Oui, et c'est d'autant plus normal qu'il s'agit là de termes juridiques et qu'il y a normalement le fait que ce sont des cours de justice qui doivent établir la réalité de ces crimes. C'est à la Cour pénale internationale de mener son enquête. C'est aux justices nationales de le faire et de pouvoir établir juridiquement si les éléments de ces différents crimes sont constitués. Mais encore une fois aujourd'hui, il est tout à fait pertinent de parler de crimes de guerre. La Cour pénale internationale a ouvert aussi une enquête qui vise de possibles crimes contre l'humanité.

Quelle est la différence entre crimes de guerre, crimes contre l'humanité et génocide ?

Les crimes de guerre sont des crimes commis dans un contexte de guerre en lien avec un conflit armé. Ce sont principalement de crimes commis contre les personnes protégées par le droit international humanitaire, donc les personnes civiles. Le crime contre l'humanité, c'est un crime qui peut être commis en temps de paix ou en temps de guerre, mais qui suppose la démonstration d'une attaque généralisée ou systématique contre une population civile. C'est franchir un certain degré et il faudrait démontrer que les autorités russes souhaitent lancer une attaque systématique ou généralisée qui aurait pour cible exclusive les populations civiles ukrainiennes. C'est l'une des qualifications pour lesquelles la Cour pénale internationale a ouvert son enquête depuis début mars. Cela montre bien qu'il y a une vigilance particulière sur cette qualification.

"Ce qui est aujourd'hui avéré comme étant des crimes de guerre commis par l'armée russe en Ukraine, pourrait peut-être atteindre le degré de crimes contre l'humanité."

Clémence Bectarte

à franceinfo

Cela prend du temps de définir la notion de tous ces crimes ?

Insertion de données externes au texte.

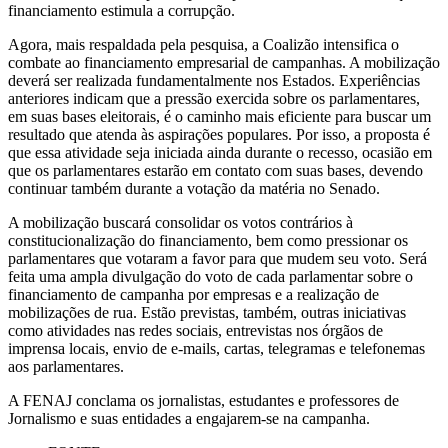
financiamento estimula a corrupção.
Agora, mais respaldada pela pesquisa, a Coalizão intensifica o
combate ao financiamento empresarial de campanhas. A mobilização
deverá ser realizada fundamentalmente nos Estados. Experiências
anteriores indicam que a pressão exercida sobre os parlamentares,
em suas bases eleitorais, é o caminho mais eficiente para buscar um
resultado que atenda às aspirações populares. Por isso, a proposta é
que essa atividade seja iniciada ainda durante o recesso, ocasião em
que os parlamentares estarão em contato com suas bases, devendo
continuar também durante a votação da matéria no Senado.
A mobilização buscará consolidar os votos contrários à
constitucionalização do financiamento, bem como pressionar os
parlamentares que votaram a favor para que mudem seu voto. Será
feita uma ampla divulgação do voto de cada parlamentar sobre o
financiamento de campanha por empresas e a realização de
mobilizações de rua. Estão previstas, também, outras iniciativas
como atividades nas redes sociais, entrevistas nos órgãos de
imprensa locais, envio de e-mails, cartas, telegramas e telefonemas
aos parlamentares.
A FENAJ conclama os jornalistas, estudantes e professores de
Jornalismo e suas entidades a engajarem-se na campanha.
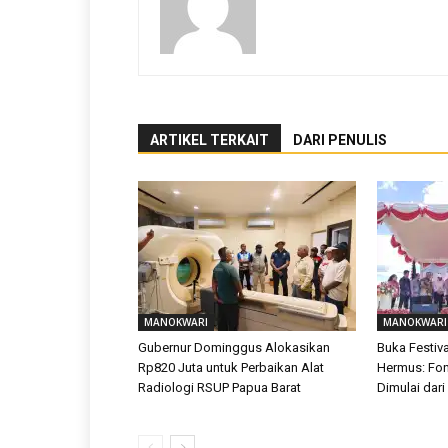
ARTIKEL TERKAIT
DARI PENULIS
MANOKWARI
MANOKWARI
Gubernur Dominggus Alokasikan
Buka Festiva
Rp820 Juta untuk Perbaikan Alat
Hermus: Fon
Radiologi RSUP Papua Barat
Dimulai dari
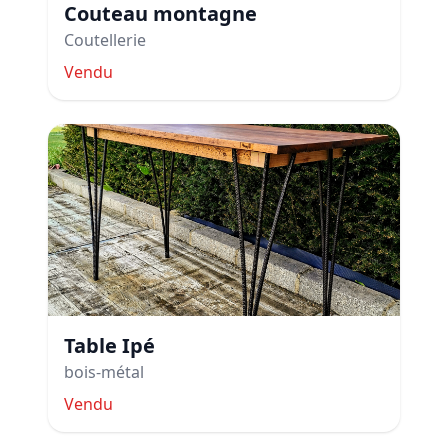
Couteau montagne
Coutellerie
Vendu
Table Ipé
bois-métal
Vendu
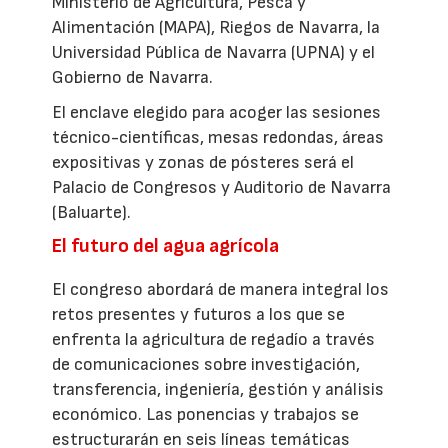
Ministerio de Agricultura, Pesca y
Alimentación (MAPA), Riegos de Navarra, la
Universidad Pública de Navarra (UPNA) y el
Gobierno de Navarra.
El enclave elegido para acoger las sesiones
técnico-científicas, mesas redondas, áreas
expositivas y zonas de pósteres será el
Palacio de Congresos y Auditorio de Navarra
(Baluarte).
El futuro del agua agrícola
El congreso abordará de manera integral los
retos presentes y futuros a los que se
enfrenta la agricultura de regadío a través
de comunicaciones sobre investigación,
transferencia, ingeniería, gestión y análisis
económico. Las ponencias y trabajos se
estructurarán en seis líneas temáticas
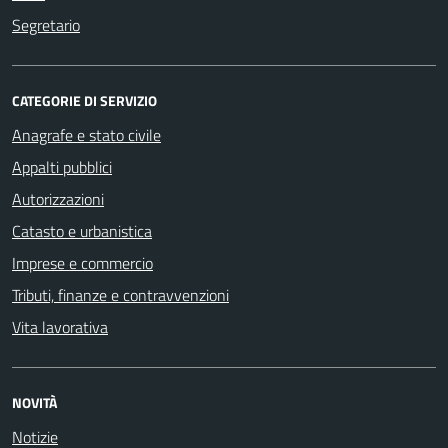
Segretario
CATEGORIE DI SERVIZIO
Anagrafe e stato civile
Appalti pubblici
Autorizzazioni
Catasto e urbanistica
Imprese e commercio
Tributi, finanze e contravvenzioni
Vita lavorativa
NOVITÀ
Notizie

Bien évidemment, il est très rare que la justice puisse s'exercer en temps réel. L'enquête a été ouverte très tôt, après le déclenchement de l'invasion russe au niveau de la Cour pénale internationale. Il y a aujourd'hui une douzaine d'États qui ont ouvert aussi des enquêtes devant leurs justices nationales, dont, bien sûr, l'Ukraine. Il faut saluer ces initiatives. C'est quand même très important qu'aujourd'hui, la question de la justice et de la lutte contre l'impunité soit placée très tôt dans la discussion internationale, très tôt à partir du début de cette invasion. Mais pour autant, il faut aussi rappeler que la justice est toujours un temps long qui doit être respecté, c'est important. D'abord parce qu'il est complexe de prouver les crimes, mais encore plus complexe d'arriver à établir les responsabilités, puisque c'est l'un des objectifs de l'enquête de la Cour pénale internationale, y compris d'arriver à établir les plus hautes responsabilités, qu'elles soient militaires ou politiques.